Staff Pick
Barker’s powerfully haunting and gut-wrenching retelling of The Iliad gives a voice to those made powerless by war. The Silence of the Girls will stand the test of time and custom and is a very grim reminder about what war and slavery entail. And it is more pertinent than ever! Recommended By Sheila N., Powells.com
What impressed me most about this absorbing novel is how Pat Barker counters the grand scale and heroic mythos of The Illiad with an equally bold and expansive portrait of the women caught at its center. The characters are phenomenal — nuanced and realistic, but still tied to the gods — and Barker's attention to historical detail makes the sights and smells of the Greek war camp and arena come to life. Harrowing and vivid, The Silence of the Girls belongs next to Christa Wolf's Cassandra and Euripedes's The Trojan Women in the tiny canon of exquisite works about the human collateral of the Trojan War. Recommended By Rhianna W., Powells.com
A retelling of the story of the fall of Troy told from a woman’s perspective — but not just any woman, a queen, Briseis, who becomes a slave when captured. Her rape and subsequent life as a piece of property owned by Achilles form the center of this story. It is a story about a particular time and place, but also a timeless story of the plight of women in a war zone. Recommended By Miriam S., Powells.com
Synopses & Reviews
A Washington Post Notable Book
One of the Best Books of the Year: NPR, The Economist, Financial Times
Shortlisted for the Costa Novel Award
Finalist for the Women's Prize for Fiction
Here is the story of the Iliad as we've never heard it before: in the words of Briseis, Trojan queen and captive of Achilles. Given only a few words in Homer's epic and largely erased by history, she is nonetheless a pivotal figure in the Trojan War. In these pages she comes fully to life: wry, watchful, forging connections among her fellow female prisoners even as she is caught between Greece's two most powerful warriors. Her story pulls back the veil on the thousands of women who lived behind the scenes of the Greek army camp — concubines, nurses, prostitutes, the women who lay out the dead — as gods and mortals spar, and as a legendary war hurtles toward its inevitable conclusion.
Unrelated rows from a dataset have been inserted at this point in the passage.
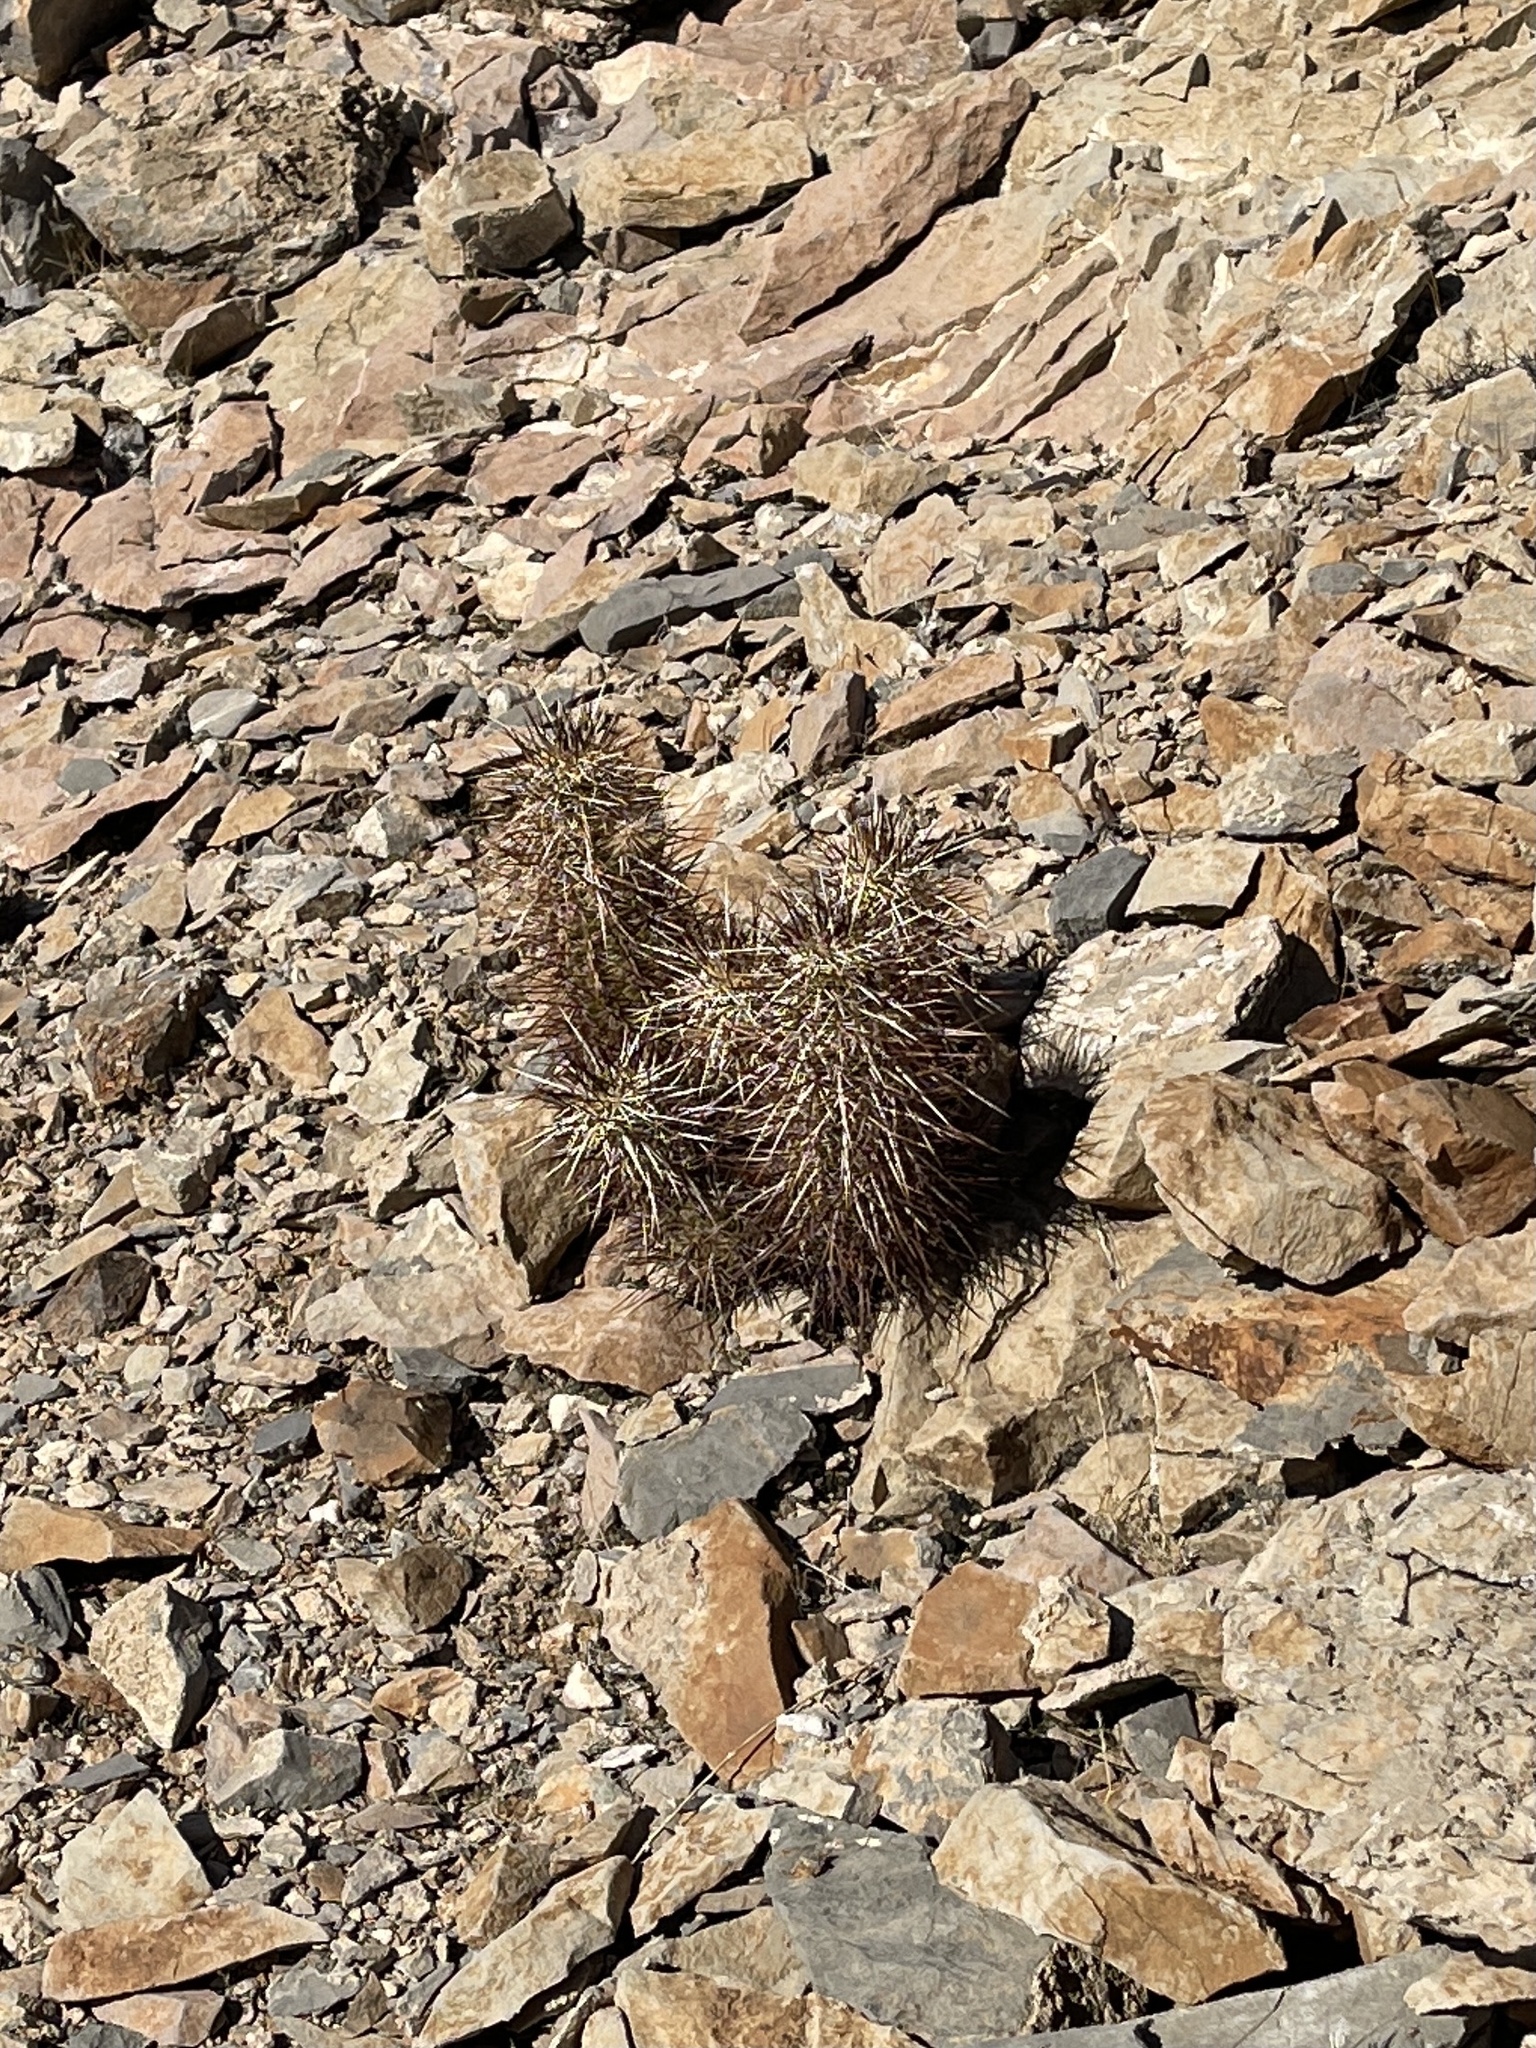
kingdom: Plantae
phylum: Tracheophyta
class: Magnoliopsida
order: Caryophyllales
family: Cactaceae
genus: Echinocereus
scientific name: Echinocereus engelmannii
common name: Engelmann's hedgehog cactus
Brilliantly written, filled with moments of terror and beauty, The Silence of the Girls gives voice to an extraordinary woman — and makes an ancient story new again.
Review
"A must read....Both lyrical and brutal, Barker's novel is not to savor delicately but rather to be devoured in great bloody gulps." Library Journal (Starred Review)
Review
"Brilliant....This is an important, powerful, memorable book that invites us to look differently not only at The Iliad but at our own ways of telling stories about the past and the present." The Guardian
Review
"[A] fiercely feminist retelling of the Iliad....[Barker] sings the rage of Briseis, captive queen." O, The Oprah Magazine
Review
"Eloquent....Speaks to our times while describing those long gone." The Washington Post
About the Author
Pat Barker is the author of Union Street, Blow Your House Down, Liza's England, The Man Who Wasn't There, the Regeneration trilogy (Regeneration, The Eye in the Door, and The Ghost Road, which won the Booker Prize), Another World, Border Crossing, Double Vision, and the Life Class trilogy (Life Class, Toby's Room, and Noonday). She lives in Durham, England.